A statement by the Standing Vaccine Commission at the Robert Koch Institute (RKI), Germany’s main public health agency, said there was “insufficient data” currently available to ascertain how effective the vaccine was in people older than 65.
It therefore proposed the jab only be used in people aged between 18 and 64 years old.
The recommendation from that German institute comes after Emer Cooke, the head of the European Medicines Agency (EMA), said on Tuesday that the vaccine may be authorized only for younger people in Europe, due to the lack of data on its use in the elderly.
The EMA is expected to grant emergency authorization of the AstraZeneca COVID-19 vaccine tomorrow.
Cooke told the European parliament that the EMA has been examining the totality of the data submitted by AstraZeneca across different age groups.
Separately, South Korea's government also said today that it will review the use of AstraZeneca’s vaccine for the elderly because of limited efficacy data, as it unveiled a plan to inoculate 10 million high-risk people by July, reported Reuters.

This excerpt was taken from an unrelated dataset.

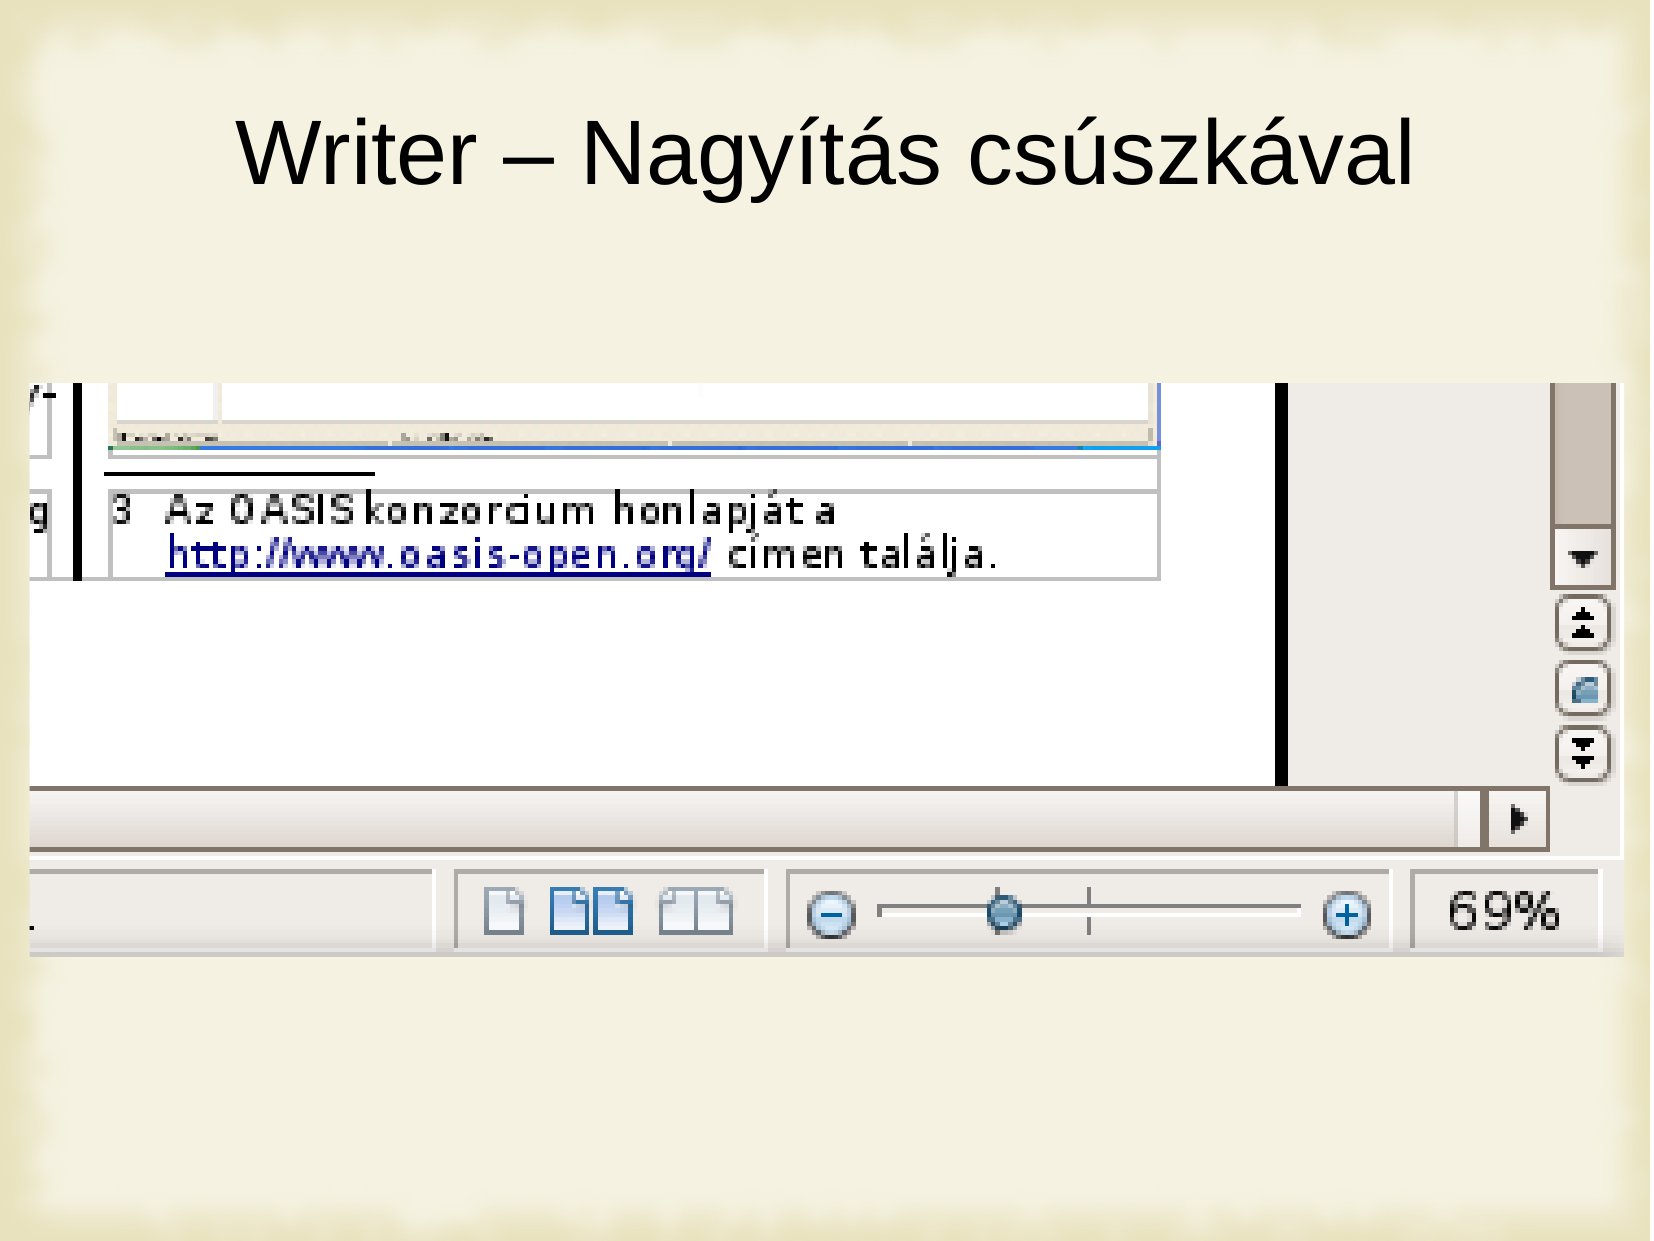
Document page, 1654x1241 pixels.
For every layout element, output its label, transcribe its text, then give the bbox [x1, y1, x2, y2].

title Writer – Nagyítás csúszkával [82, 56, 1571, 250]
picture [0, 0, 1651, 1241]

The AstraZeneca-Oxford vaccine has already been approved in the UK for use during the pandemic, with 82-year-old Brian Pinker from Oxford the first person, outside of clinical trials, to receive the vaccine.
The British-Swedish company has rejected media reports that its vaccine was not very effective for people over 65.
A spokesperson for AstraZeneca told this publication on Tuesday that the UK's Joint Committee on Vaccination and Immunization (JCVI) supported use of the vaccine in the 65+ population group and the UK regulator, the Medicines and Healthcare Products Regulatory Agency (MHRA), included this group without dose adjustment in the authorization for emergency supply.
“In November, we published data in The Lancet demonstrating that older adults showed strong immune responses to the vaccine, with 100% of older adults generating spike-specific antibodies after the second dose.”